Anniversary notes are a proactive approach to getting customers back into your store. Instead of hoping they remember you when their anniversary approaches, some stores send out one-year anniversary notes offering a 10-percent discount coupon that may be used on any cookware or dinnerware purchases.
Another great promotional idea is to hold monthly anniversary parties. Schedule invitation-only events at which bridal couples celebrate their anniversaries in your store during a champagne reception. Whether they've been married one year or five, you can help them celebrate their anniversaries and while doing so, introduce them to new products.
Nockold said Sur La Table's registry team is also considering the anniversary option.
"We keep the registries on file for five years just for that kind of opportunity. We didn't implement many ideas because we needed this site to become more robust," Nockold explained. "Now that that's actually happening, we can follow through on many more of them. There are so many marketing opportunities that you can implement with your gift registry operation, it's amazing. Some stores even send you a postcard when you've registered for something that's going to be discontinued."

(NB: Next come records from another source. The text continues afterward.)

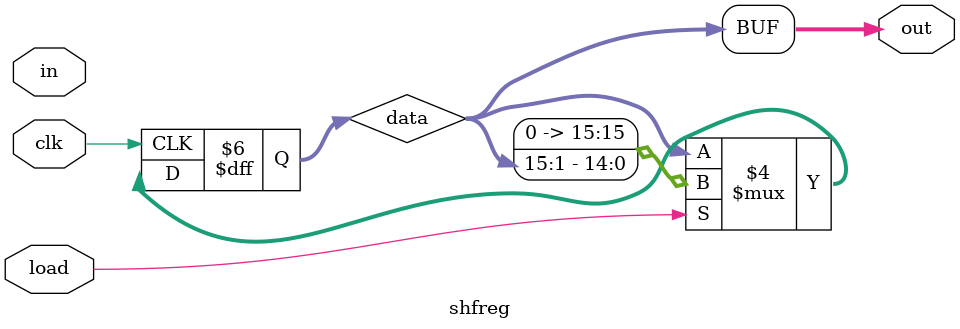
<source format=sv>
module shfreg #(parameter width = 16)
(
    input clk,
    input load,
    input in,
    output logic [width-1:0] out
);

logic [width-1:0] data;

/* Altera device registers are 0 at power on. Specify this
 * so that Modelsim works as expected.
 */
/*
initial
begin
    data = 31'b0;
end
*/

always_ff @(posedge clk)
begin
    if (load)
    begin
        data = {in, data >> 1};
    end
end

assign out = data;

endmodule : shfreg


</source>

Cook's Emporium already offers a discontinuation service to their gift registrants who sign up for dinnerware patterns. Flaws said manufacturers like Denby notify the store a year in advance of their discontinuations, providing store personnel ample opportunity to inform the registrants.
Cook's Emporium saves all its registries, making it easy for relatives to come in and purchase Valentine's Day, birthday, or anniversary gifts from the old registries. Even if the items are no longer available, it serves as a great guideline for future purchases.
"The people I see coming back are mostly the mothers. Oftentimes, they say they know their child wants something else from the registry, so they return for anniversaries and other events," Nockold said. "I have a feeling it's more the case in tabletop so that over a period of years, you end up getting the full 12 settings you wanted."
Opportunities literally ooze from "retired" registry lists - from anniversary specials to personalized event invitations to discontinued item notifications. Clearly, they comprise an untapped marketing opportunity for many retailers. While creating a database from the materials you already have on hand may take time, it's well worth the effort. As more and more specialty retailers turn to the Web to increase registry opportunities, further prospects exist for long-term promotion as your customers' profiles are fed directly into a database.
"We've talked about all sorts of things since we've upgraded our Web site. Ninety percent of our registrants provide e-mails, so there's a lot of opportunity," Nockold said. "Some of the 'big guys' do it better than we do, but I think that it's a place for the specialty retailer to take the bull by the horns and go for it."